Z = bezierz(a, b, i, j) * noktalar[i][j][2];
}//--j for--
}//--i for--
printf("%d::::: %f -- %f -- %f \n", k, X, Y, Z);
k++;
}// --b for--
}// --a for--
getch();
return 0;
}
// -----------------main-------------------
int bezierx(int a, int b, int i, int j) {
float Xx;
float u = (float)a / 10, w = (float)b / 10;
float Uu = 1 - u, Ww = 1 - w;
float uu[4] = { (float)pow(Uu, 3), (float)(3 * pow(Uu, 2) * u), (float)(3 * Uu * pow(u, 2)), (float)pow(u, 3) };
float ww[4] = { (float)pow(Ww, 3), (float)(3 * pow(Ww, 2) * w), (float)(3 * Ww * pow(w, 2)), (float)pow(w, 3) };
Xx = uu[i] * ww[j];
// printf(" x : %f -- \n ", Xx);
return (float)Xx;
}
int beziery(int a, int b, int i, int j) {
float Yx;
float u = (float)a / 10, w = (float)b / 10;
float Uu = 1 - u, Ww = 1 - w;
float uu[4] = { (float)pow(Uu, 3), (float)(3 * pow(Uu, 2) * u), (float)(3 * Uu * pow(u, 2)), (float)pow(u, 3) };
float ww[4] = { (float)pow(Ww, 3), (float)(3 * pow(Ww, 2) * w), (float)(3 * Ww * pow(w, 2)), (float)pow(w, 3) };
Yx = uu[i] * ww[j];
// printf("y : %f -- ", Yx);
return (float)Yx;
}
int bezierz(int a, int b, int i, int j) {
float Zx;
float u = (float)a / 10, w = (float)b / 10;
float Uu = 1 - u, Ww = 1 - w;
float uu[4] = { (float)pow(Uu, 3), (float)(3 * pow(Uu, 2) * u), (float)(3 * Uu * pow(u, 2)), (float)pow(u, 3) };
float ww[4] = { (float)pow(Ww, 3), (float)(3 * pow(Ww, 2) * w), (float)(3 * Ww * pow(w, 2)), (float)pow(w, 3) };
Zx = uu[i] * ww[j];
// printf("z : %f \n", Zx);
return (float)Zx;
}
答案 0 :(得分:2)
您必须将bezierx和朋友定义为返回float,并在main函数之前声明它们,或在main函数之前移动它们的定义。

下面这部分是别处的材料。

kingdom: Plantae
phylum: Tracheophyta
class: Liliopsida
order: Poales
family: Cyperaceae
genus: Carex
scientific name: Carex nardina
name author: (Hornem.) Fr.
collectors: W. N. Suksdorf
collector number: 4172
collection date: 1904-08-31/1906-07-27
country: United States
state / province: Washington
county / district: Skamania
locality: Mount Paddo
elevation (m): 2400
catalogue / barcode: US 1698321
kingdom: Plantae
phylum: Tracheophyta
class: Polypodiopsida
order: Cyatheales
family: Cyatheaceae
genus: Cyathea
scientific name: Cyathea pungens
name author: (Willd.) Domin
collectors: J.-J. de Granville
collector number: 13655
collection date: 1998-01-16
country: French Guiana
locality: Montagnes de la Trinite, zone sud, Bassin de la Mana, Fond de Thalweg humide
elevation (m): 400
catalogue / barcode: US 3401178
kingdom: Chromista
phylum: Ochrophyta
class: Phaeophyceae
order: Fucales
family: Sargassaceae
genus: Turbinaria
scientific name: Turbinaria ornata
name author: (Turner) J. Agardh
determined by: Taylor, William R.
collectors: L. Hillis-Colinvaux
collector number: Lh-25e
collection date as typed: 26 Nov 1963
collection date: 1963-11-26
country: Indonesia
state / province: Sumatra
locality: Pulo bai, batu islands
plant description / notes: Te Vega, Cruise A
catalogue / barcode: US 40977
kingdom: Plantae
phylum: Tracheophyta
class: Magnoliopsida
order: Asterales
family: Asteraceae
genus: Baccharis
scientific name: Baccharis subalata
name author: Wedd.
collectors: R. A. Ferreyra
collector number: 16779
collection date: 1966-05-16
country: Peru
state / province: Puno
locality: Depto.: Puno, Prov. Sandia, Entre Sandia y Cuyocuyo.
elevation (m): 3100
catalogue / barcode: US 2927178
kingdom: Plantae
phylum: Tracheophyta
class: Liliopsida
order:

请注意,您可以简化代码,并且应该使用double精度算术而不是float来免费提高精度。写x*x和x*x*x而不是使用pow来表示这些简单的整数幂也更好,以避免精度损失。
仔细阅读表明bezierx,beziery和bezierz之间没有区别。使用相同的功能。
以下是修改后的版本:
#include <stdio.h>
#include <conio.h>
#include <math.h>
double bezier(int a, int b, int i, int j);
int main(void) {
int noktalar[4][4][3] = {
{ {30, 50, 1}, {130, 40, 1}, {200, 40, 1}, {240, 45, 1} },
{ {35, 90, 1}, {100, 95, 1}, {220, 95, 1}, {245, 90, 1} },
{ {25, 160, 1}, {80, 170, 1}, {240, 150, 1}, {260, 140, 1} },
{ {30, 250, 1}, {130, 200, 1}, {220, 220, 1}, {300, 300, 1} }};
int i, j, a, b, k = 1;
double X, Y, Z;
double tX = 0, tY = 0, tZ = 0;
for (a = 0; a <= 10; a++) {
for (b = 0; b <= 10; b++) {
for (i = 0; i <= 3; i++) {
for (j = 0; j <= 3; j++) {
X = bezier(a, b, i, j) * noktalar[i][j][0];
Y = bezier(a, b, i, j) * noktalar[i][j][1];
Z = bezier(a, b, i, j) * noktalar[i][j][2];
}
}
printf("%d::::: %f -- %f -- %f \n", k, X, Y, Z);
k++;
}
}
getch();
return 0;
}
double bezier(int a, int b, int i, int j) {
double Xx;
double u = a / 10.0, w = b / 10.0;
double Uu = 1 - u, Ww = 1 - w;
double uu[4] = { Uu * Uu * Uu, 3 * Uu * Uu * u, 3 * Uu * u * u, u * u * u };
double ww[4] = { Ww * Ww * Ww, 3 * Ww* Ww * w, 3 * Ww * w * w, w * w * w };
Xx = uu[i] * ww[j];
//printf(" bezier : %f -- \n ", Xx);
return Xx;
}
代码应进一步简化:bezier计算8个系数,其中只有2个用于最终结果。